Both Gul and Prime Minister Erdogan have furthered this idea at various national and international forums, and Turkey’s eagerness was reciprocated in the Sea Island G8 Summit with a non-governmental co-chair seat at the newly created Democracy Assistance Dialogue mechanism.
Turkey was again among the first countries to announce its wish to participate in the multinational peacekeeping force in Afghanistan, and has subsequently assumed command of that force (ISAF) twice. Both instances were hailed by the US administration as demonstrations of the solidity of the US-Turkey strategic partnership and of Turkey’s resolve to combat terrorism.
Moreover, Turkey and the US have a common interest in boosting stability in the Caucasus and the Middle East. Although it is usually taken for granted, one should not forget that without Turkey’s good will the conflicts in the Caucasus are unlikely to be solved. Needless to say, Turkey with its multicultural and multi-ethnic credentials has a lot to offer to the harmonization of civilizations.
But Turkey cannot fulfill all of the American public’s expectations and cannot be held accountable for the failure of American neo-conservative assumptions. Despite the long history of mutual relations and American assistance, at the end of the day Turkey is a sovereign country with a proud history, ever diminishing imperial reflexes, and national interests. Not all the interests of the country correspond to neo-conservative designs. Turkey cannot consent to everything American.
Aligning Turkey and the Turks with anti-Americanism cannot and will not lead to the normalization of relations. Turkey is a test case for the success of American policies in gaining the hearts and minds of the friendly countries in this region. If the Turks, with a long history of almost unilaterally beneficial relations, are against US policies, there should be a reason to question and amend these policies.

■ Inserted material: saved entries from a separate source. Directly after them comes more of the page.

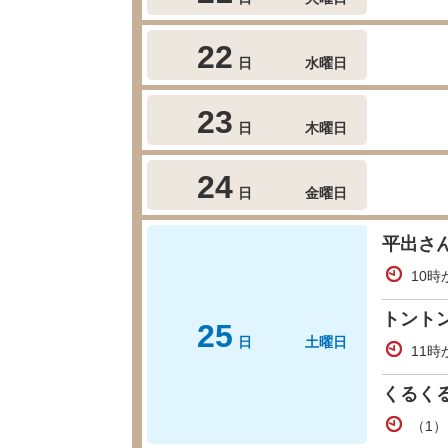
22
日
水曜日
23
日
木曜日
24
日
金曜日
平出さ
10時
トント
25
日
土曜日
11時
くるく
（1）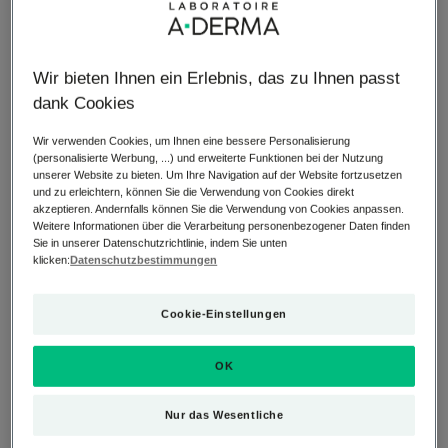
Verwüstungen an
Fast 90 % der UVB- und 80 % der UVA-Strahlen werden
Wir bieten Ihnen ein Erlebnis, das zu Ihnen passt
auf natürliche Weise von der Haut abgeblockt, aber der
dank Cookies
verbleibende Anteil erreicht unsere Haut und dringt – je
Wir verwenden Cookies, um Ihnen eine bessere Personalisierung
nach Person – mehr oder weniger tief ein. Wenn
(personalisierte Werbung, ...) und erweiterte Funktionen bei der Nutzung
ultraviolette Strahlen die Zellen erreichen, bewirken sie
unserer Website zu bieten. Um Ihre Navigation auf der Website fortzusetzen
und zu erleichtern, können Sie die Verwendung von Cookies direkt
oxidativen Stress, der durch freie Radikale verursacht
akzeptieren. Andernfalls können Sie die Verwendung von Cookies anpassen.
wird. Normalerweise wird dieser oxidative Stress durch
Weitere Informationen über die Verarbeitung personenbezogener Daten finden
natürliche Regulationsmechanismen korrigiert. Mit
Sie in unserer Datenschutzrichtlinie, indem Sie unten
klicken:
Datenschutzbestimmungen
zunehmendem Alter und bei längerer Exposition
gegenüber UV-Strahlen, insbesondere UVA-Strahlen, wird
Cookie-Einstellungen
dieser Mechanismus jedoch außer Kraft gesetzt und die
freien Radikale nehmen zu.
Die unmittelbare Folge dieses oxidativen Stresses ist eine
OK
Veränderung des Gesundheitszustandes der Zellen. So
können UVA-Strahlen beispielsweise die Zellteilung
Nur das Wesentliche
beeinträchtigen und damit die natürliche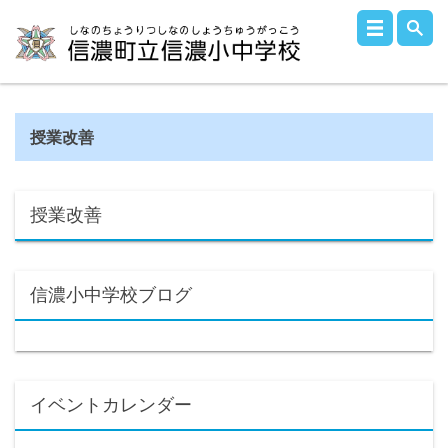
授業改善
授業改善
信濃小中学校ブログ
イベントカレンダー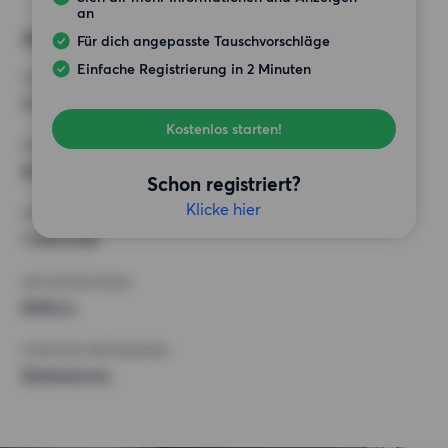
an
Alternative Wünsche
Für dich angepasste Tauschvorschläge
Einfache Registrierung in 2 Minuten
ZIMMER
4 Zimmer
Kostenlos starten!
MINDESTANZAHL AN QUADRATMETERN
82 m²
Schon registriert?
Klicke hier
HÖCHSTMIETE (KALTMIETE)
1 000 EUR
ANFORDERUNGEN
Balkon,
SONSTIGE PRÄFERENZEN
Badewanne,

As Graham Fuller aptly put in the LA Times, "right now, opposition to US policies is the nearest thing to a national consensus in Turkey. Major elements across the political spectrum–Turkey’s strong secularists, nationalists, Kemalists and leftists– are even more harshly critical of Washington than the government of Prime Minister Recep Tayyip Erdogan. Efforts by Washington to intimidate a popular, representative Turkish government or to bring it in line with US government policies will almost surely backfire".
Instead, the US might consider launching a charm offensive. There are plenty of opportunities available to change the perception of Turks about the current American administration. Primary among them is the Cyprus problem, which has defied every attempt at settlement for 50 odd years. A diplomatic intervention in the direction of the empowerment of Turkish Cypriots as part of a lasting settlement of the conflict would definitely have an enormous positive impact on Turkish public opinion.